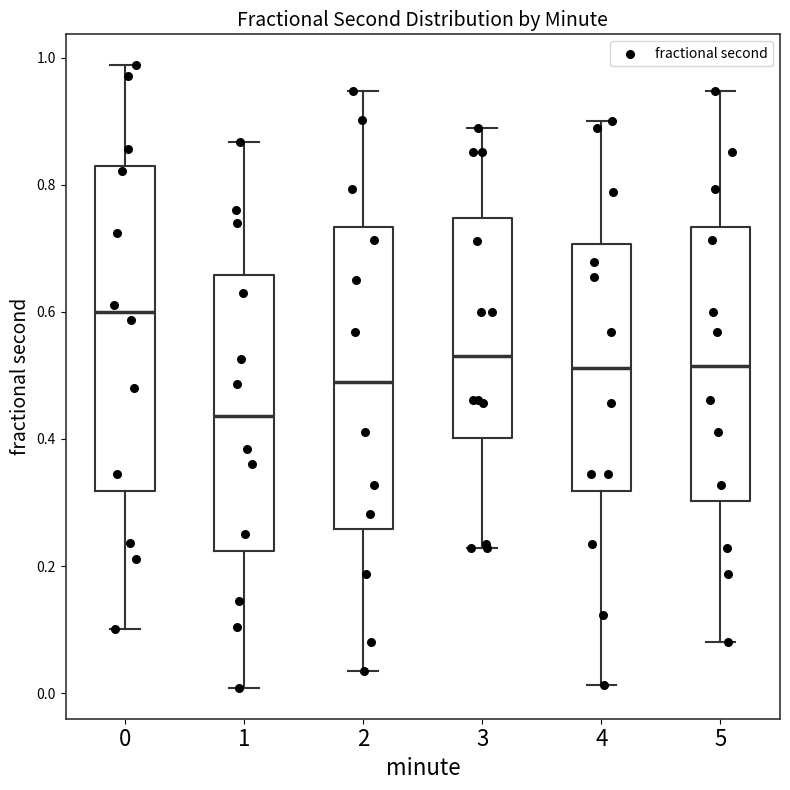

Reading left to right, read every box against the y-axis: the position of its median line, the range the box covers, and the ends of its whiskers. The values are not printed on the chart, so give them approximately, as read against the axis.

0: median 0.60, box 0.32 to 0.84, whiskers 0.10 to 0.98
1: median 0.44, box 0.22 to 0.66, whiskers 0.00 to 0.86
2: median 0.48, box 0.26 to 0.74, whiskers 0.04 to 0.94
3: median 0.54, box 0.40 to 0.74, whiskers 0.22 to 0.90
4: median 0.52, box 0.32 to 0.70, whiskers 0.02 to 0.90
5: median 0.52, box 0.30 to 0.74, whiskers 0.08 to 0.94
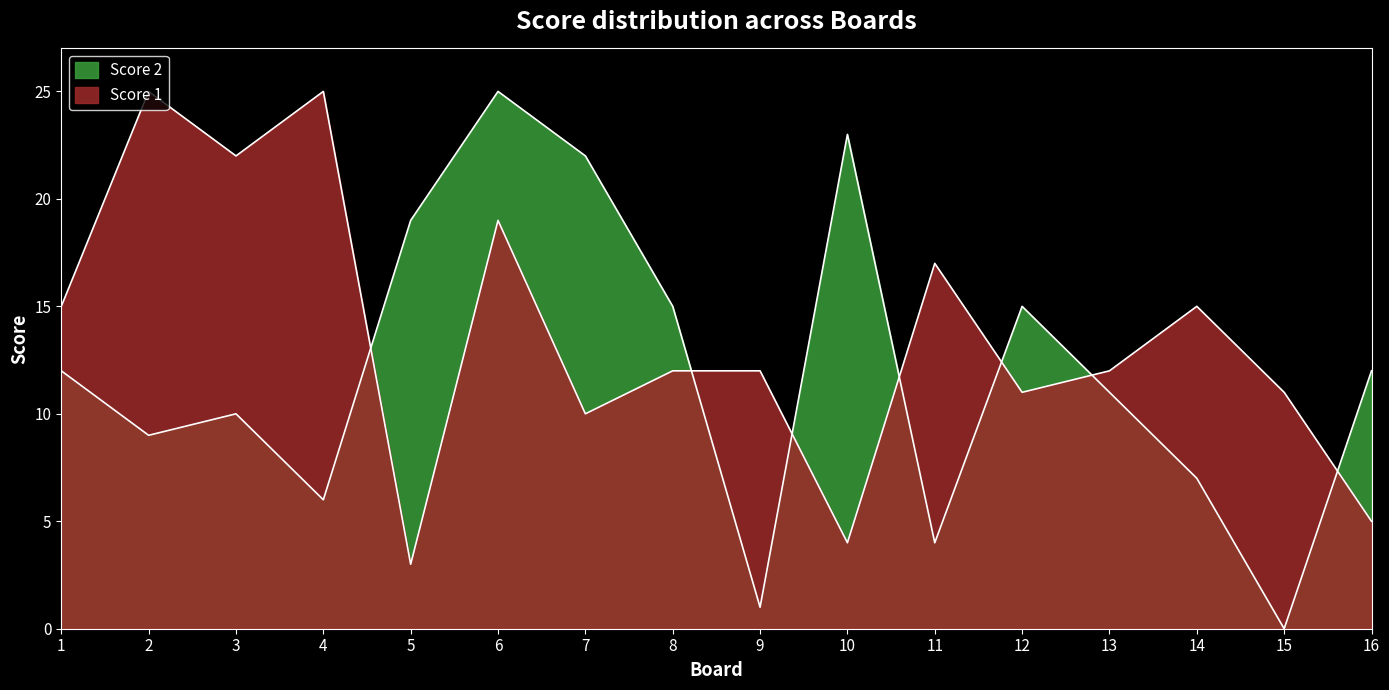

What is the difference between the Score 1 values at 13 and 12?

1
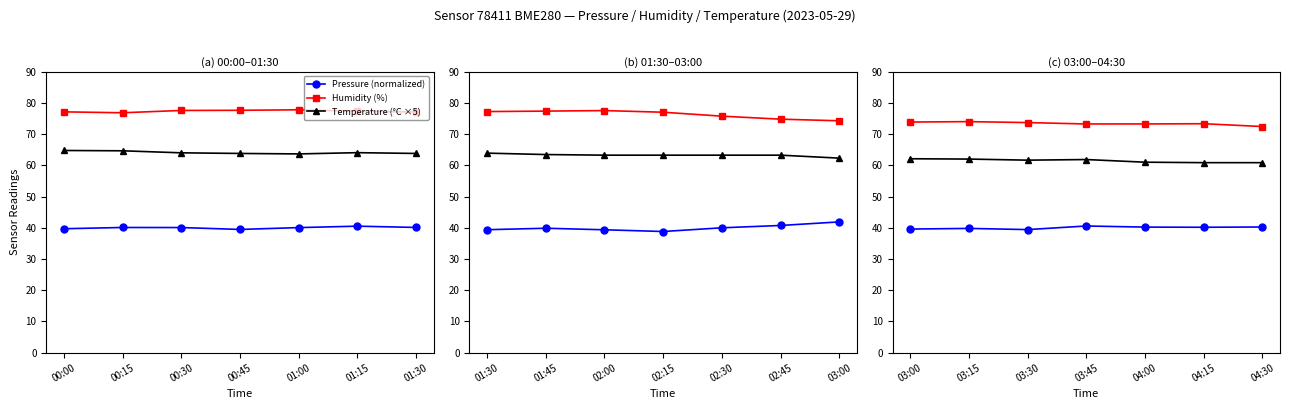

How many interior local valleys does the Temperature (°C ×5) series have?

1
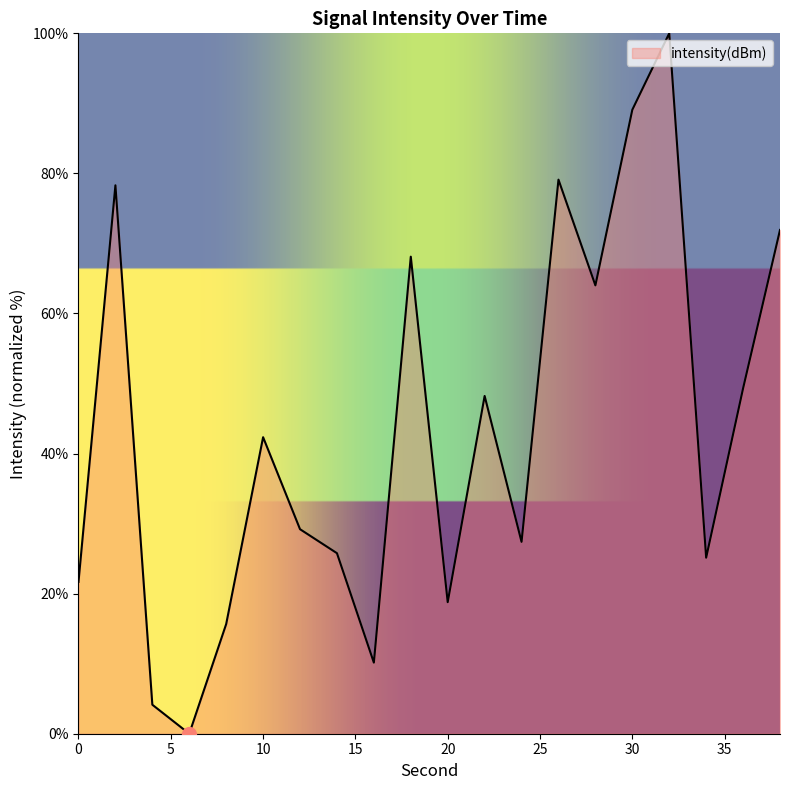

What is the greatest value displayed?

100.0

TASK DETAILS =>
Copy out each line of the records that contains the word "whiskers".

RESULT OF THE EXERCISE =>
Reading left to right, read every box against the y-axis: the position of its median line, the range the box covers, and the ends of its whiskers. The values are not printed on the chart, so give them approximately, as read against the axis.
0: median 0.60, box 0.32 to 0.84, whiskers 0.10 to 0.98
1: median 0.44, box 0.22 to 0.66, whiskers 0.00 to 0.86
2: median 0.48, box 0.26 to 0.74, whiskers 0.04 to 0.94
3: median 0.54, box 0.40 to 0.74, whiskers 0.22 to 0.90
4: median 0.52, box 0.32 to 0.70, whiskers 0.02 to 0.90
5: median 0.52, box 0.30 to 0.74, whiskers 0.08 to 0.94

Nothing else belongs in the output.